Elgar's mighty Cello Concerto in E minor, Op. 85, composed in the wake of the First World War, is a cornerstone of the solo cello repertoire. Most notably, the legendary English cellist Jacqueline du Pré took ownership of this work long ago, and anyone tackling it today surely feels her ghost looking over his or her shoulder.
But Carr showed us his own vision on Sunday with a deeply felt, and carefully considered, interpretation. The charismatic artist began simply, gradually building emotional intensity throughout the work's four movements. At times, his burnished, 1726 "Marquis de Corberon" Stradivari cello, once owned by Winnipeg's Zara Nelsova, appeared an extension of his body as he rocked back and forth, tossing off rapid-fire runs and declamatory outbursts in turn balanced by more introspective passages.
Sunday's concert also featured Canadian cellist Amanda Forsyth, longtime principal of the National Arts Centre Orchestra.

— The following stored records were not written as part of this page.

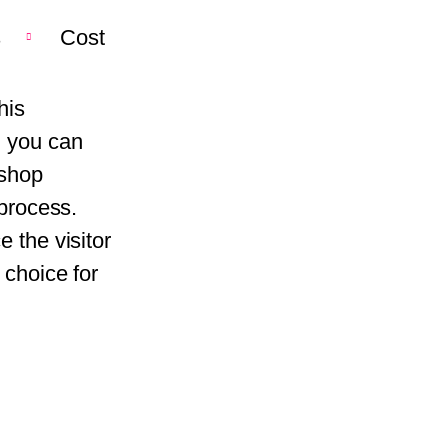
s
Cost
his
, you can
kshop
 process.
 the visitor
 choice for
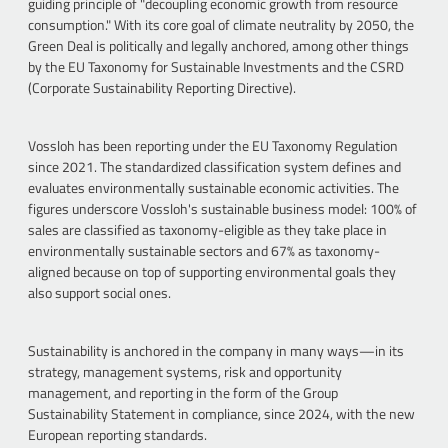
guiding principle of "decoupling economic growth from resource
consumption." With its core goal of climate neutrality by 2050, the
Green Deal is politically and legally anchored, among other things
by the EU Taxonomy for Sustainable Investments and the CSRD
(Corporate Sustainability Reporting Directive).
Vossloh has been reporting under the EU Taxonomy Regulation
since 2021. The standardized classification system defines and
evaluates environmentally sustainable economic activities. The
figures underscore Vossloh's sustainable business model: 100% of
sales are classified as taxonomy-eligible as they take place in
environmentally sustainable sectors and 67% as taxonomy-
aligned because on top of supporting environmental goals they
also support social ones.
Sustainability is anchored in the company in many ways—in its
strategy, management systems, risk and opportunity
management, and reporting in the form of the Group
Sustainability Statement in compliance, since 2024, with the new
European reporting standards.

The compelling soloist treated the audience to two intimate jewels: Max Bruch's Canzone Op. 55, which she imbued with arching lyricism, before the more intensely driven Adagio on Celtic Themes, Op. 56. Forsyth's earlier, charming performance of her father's Eight Duets for Young Cellists with WSO principal cellist Yuri Hooker on June 20 was another festival highlight.
The world première of Vincent Ho's Three Warriors saw a trio of soloists -- Marleyn, Japanese cellist Tsuyoshi Tsutsumi and American artist Denise Djokic -- pitted like a battling tribe again a "common enemy" (a.k.a. the WSO string players). Ho's keen theatrical sense has already made such past works including his Dragon Realms and The Shaman: Concerto for Percussion and Orchestra into powerhouse, epic dramas; however, this latest, abstract, one-movement work felt more a hard-fought -- and long -- battle with no clear victor declared at the end.
The concert, and the entire festival, wrapped up with the 60-member-strong ICFC Orchestra of Cellists performing Karl Davydov's Hymnus, led by celebrated Russian cellist/conductor Alexander Rudin -- another star in this week's constellation.
Seeing the jumble of generations, nationalities and varying levels of artistry and experience with the players sharing their passion for their chosen instrument is what this festival is all about. It led to a surprise encore: Liverpudlian Nicky Byrne's arrangement of Eleanor Rigby, the Beatles' iconic pop anthem, long proudly claimed by cellists everywhere as their own.